Talenta III. Wonosobo, 01/01/2019 |
Berpakaian nyentrik, kaos ketat tanda
perut buncit, dan tidak kuat berlari mengelilingi UI mungkin itulah yang cocok
disematkan pada temanku ini. Penyematan ini mungkin hanya
dilegitimasi
oleh mereka yang sebenar-benarnya kenal dengan aslinya. Daya nalar kritis, kebanyakan tanya dan
menjadi famous seperti sekarang ini mungkin buah dari dirinya ingin
mencari wanita yang diidamkan. Sungguh kasihan
memang.
Pertama kali bertemu mungkin kita disatukan oleh identitas yang sama yaitu “satu jawa”. Walaupun berbeda logat dan kota “Magelang dan Malang” tapi hal
itu cukup membawa semangat untuk melakukan apa yang seharusnya dilakukan. Memang jujur, di tengah kumpulan orang orang berbicara bahasa Indonesia
ditambah lagi dengan langue yang tidak biasa, terkadang membuat bibir
terkunci tidak terbuka. Oleh karena itu, berbahasa jawa menjadi salah
satu wujud kemerdekaan yang yang hakiki. Mulut serasa tidak punya dosa, ringan berkata, mengumpat
dan tidak cepat berbusa. Dari beberapa kata yang
ada, satu kata yang
mungkin hingga saat ini menyatukan pertemuan ini
adalah “Jancuk”.
Kata ini telah menjadi makanan setiap kali pertemuan “Cuk, Jancuk”.
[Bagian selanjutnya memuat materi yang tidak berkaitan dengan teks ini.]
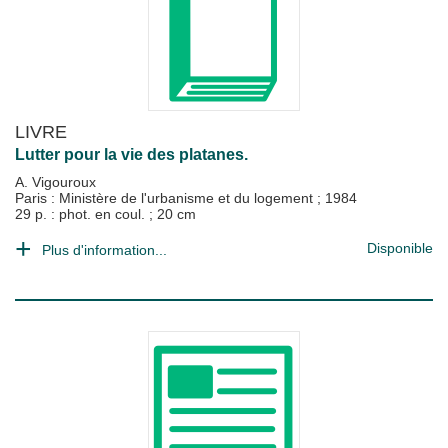
LIVRE
Lutter pour la vie des platanes.
A. Vigouroux
Paris : Ministère de l'urbanisme et du logement
;
1984
29 p. : phot. en coul. ; 20 cm
Disponible
Plus d'information...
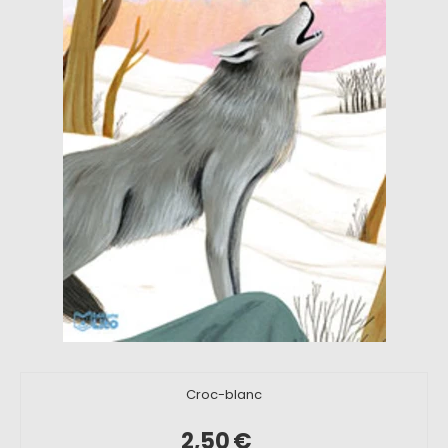
Croc-blanc
2,50
€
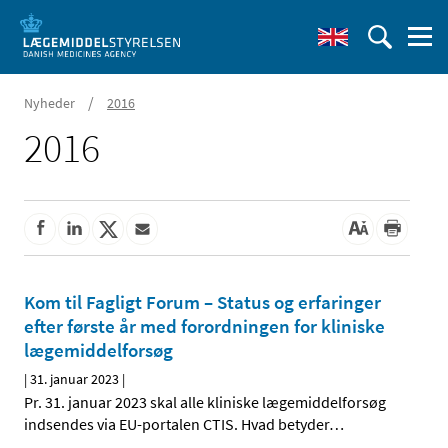
/
Nyheder
2016
2016
Kom til Fagligt Forum – Status og erfaringer
efter første år med forordningen for kliniske
lægemiddelforsøg
|
31. januar 2023
|
Pr. 31. januar 2023 skal alle kliniske lægemiddelforsøg
indsendes via EU-portalen CTIS. Hvad betyder
…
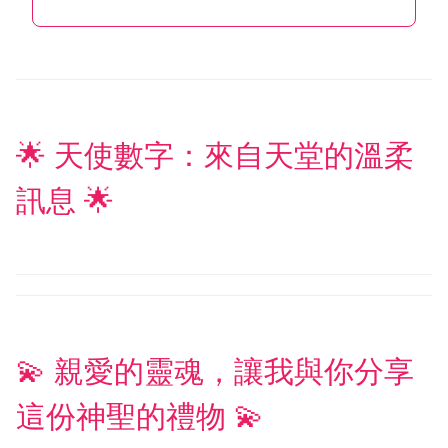
🌟 天使數字：來自天堂的溫柔
訊息 🌟
💫 親愛的靈魂，讓我與你分享
這份神聖的禮物 💫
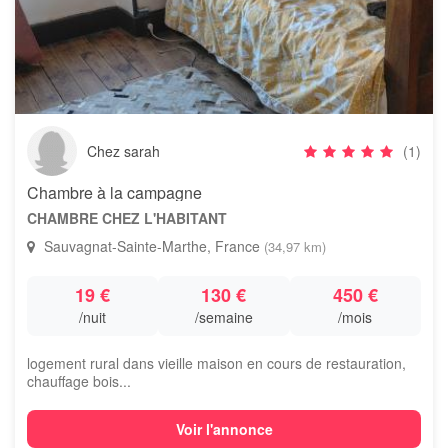
Chez sarah
(1)
Chambre à la campagne
CHAMBRE CHEZ L'HABITANT
Sauvagnat-Sainte-Marthe, France
(34,97 km)
19 €
130 €
450 €
/nuit
/semaine
/mois
logement rural dans vieille maison en cours de restauration,
chauffage bois...
Voir l'annonce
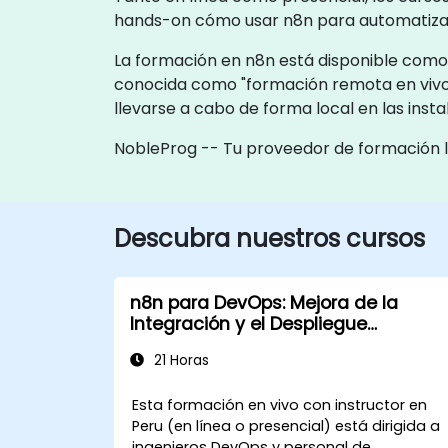
hands-on cómo usar n8n para automatizar y
La formación en n8n está disponible como "
conocida como "formación remota en vivo
llevarse a cabo de forma local en las inst
NobleProg -- Tu proveedor de formación 
Descubra nuestros cursos
n8n para DevOps: Mejora de la
Integración y el Despliegue
Continuos
21 Horas
Esta formación en vivo con instructor en
Peru (en línea o presencial) está dirigida a
ingenieros DevOps y personal de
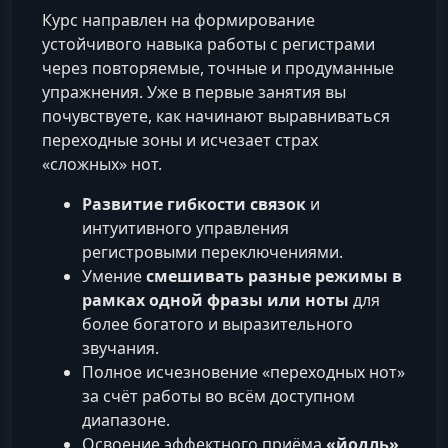
Курс направлен на формирование
устойчивого навыка работы с регистрами
через повторяемые, точные и продуманные
упражнения. Уже в первые занятия вы
почувствуете, как начинают выравниваться
переходные зоны и исчезает страх
«сложных» нот.
Развитие гибкости связок
и
интуитивного управления
регистровыми переключениями.
Умение
смешивать разные режимы в
рамках одной фразы или ноты
для
более богатого и выразительного
звучания.
Полное исчезновение «переходных нот»
за счёт работы во всём доступном
диапазоне.
Освоение эффектного приёма
«йодль»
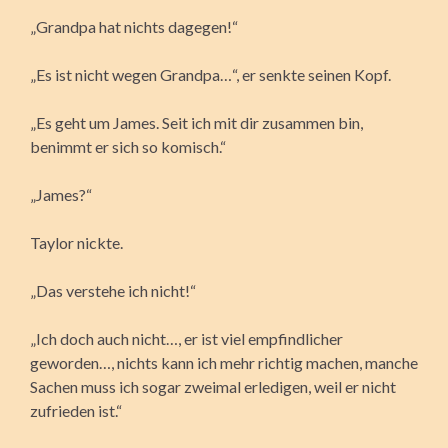
„Grandpa hat nichts dagegen!“
„Es ist nicht wegen Grandpa…“, er senkte seinen Kopf.
„Es geht um James. Seit ich mit dir zusammen bin,
benimmt er sich so komisch.“
„James?“
Taylor nickte.
„Das verstehe ich nicht!“
„Ich doch auch nicht…, er ist viel empfindlicher
geworden…, nichts kann ich mehr richtig machen, manche
Sachen muss ich sogar zweimal erledigen, weil er nicht
zufrieden ist.“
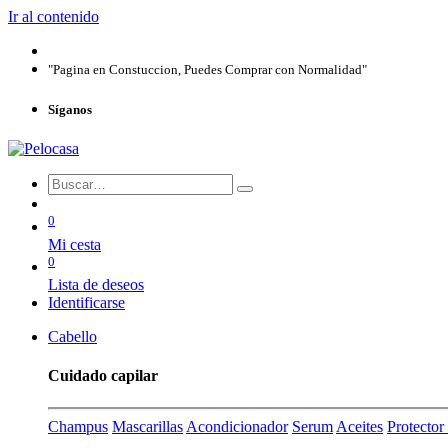
Ir al contenido
"Pagina en Constuccion, Puedes Comprar con Normalidad"
Síganos
0
Mi cesta
0
Lista de deseos
Identificarse
Cabello
Cuidado capilar
Champus
Mascarillas
Acondicionador
Serum
Aceites
Protecto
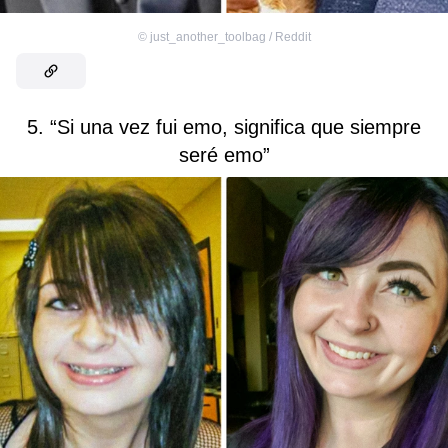
©
just_another_toolbag / Reddit
5. “Si una vez fui emo, significa que siempre
seré emo”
Macam macamnya seperti ini.
“Cuk, duwe duwet gak cuk?”
“Ora, cuk”
“Cuk, tak dolan rono”
“Oke, cuk”
“Cuk, mending
pacaran mbe Mrs. L”
“Wah, Jancuk”
Dan banyak obrolan yang sebenarnya berkualitas tapi tidak aku
tuliskan di sini. Kerekatan hubungan aku dan berli selain dari persoalan
identitas adalah adanya toleransi yang tinggi terutama masalah agama yang akhirnya
kita sama sama menyukai seorang budayawan yang sering nongkrong di TIM yakni
Mbah Nun.
Berlian Triatma mungkin salah satu teman yang memiliki mimpi
cukup unik dari banyak mimpi kebanyakan orang. “Berjualan Sate di Jerman” itulah
mimpi yang diucap Berli dan selalu aku tertawakan. Tapi dari mimpi itu aku semakin
mengenal dan belajar dari dia tentang keberanian untuk menaruh harapan setinggi
tingginya.
Berbicara pertemanana, Berlian Triatma mungkin menjadi salah
satu teman kuliah yang istiqomah menemaniku dari segala kondisi. Terbukti hingga
saat ini, ketika aku miskin dulu hingga menjadi kaya seperti sekarang ini dia
juga masih menemani. Teman yang satu ini memang teman kiri dan kanan.
Memang harus diakui banyak kebisaan yang dapat dilakukan oleh
Berlian Triatma. Dengan fisik yang memumpuni, keahlian seni dan pikiran yang
terbilang lumayan banyak orang yang melirik dia. Namun, dibalik keluarbiasaannya
yang sudah biasa ada dua hal yang tidak bisa dilakukan hingga saat ini.
Pertama, hidup hedon dan pacaran.
Sebesar besarnya Berli punya uang dia tetap tidak bisa hedon
belanja ke sana ke sini. Bukan karena dia tidak mampu dan bingung apa yang mau
dibeli tapi berli adalah anak mami. Anak yang sadar diri bahwa alasan dia hidup
sampai saat ini hanya untuk mamanya dan dari mamanya. Hebat bukan. Memang hebat.
Hal lain yang tidak beruntung dari seorang Berlian ini adalah
ketidakmampuan dia untuk berpacaran. Aku sering tertawa ketika mendengar kisah
cintanya. Sampai detik ini pun kisah cintanya masih meninggalkan hal hal baru
baik fakta atau karangannya dia. Mulai dari menjadi rebutan cewek cewek,
ditinggal nikah berkali kali hingga menjadi stalker yang handal. Tentunya hal tersebut
memang tidak dapat dipungkiri dengan keahlian dia yang semi pidi baiq dalam
merayu cewek.
Sebenarnya banyak cerita yang dapat aku tulis ber. Tulisan
ini aku persembahkan sebagai rasa terima kasihku dengan perjalanan hidup yang
masih kita lalui. Kau telah banyak menemani dari segi emotional, walaupun fisik mu jauh di mana mana tapi
semangat mu ada di dekat dalam genggaman. Sampaikan salam ku untuk ibu mu
ketika kau membaca tulisan ini. Bacakan ini pada anakmu kelak bahwa kau pernah
mengalami masa muda yang patut diceritakan kepada anak mu kelak.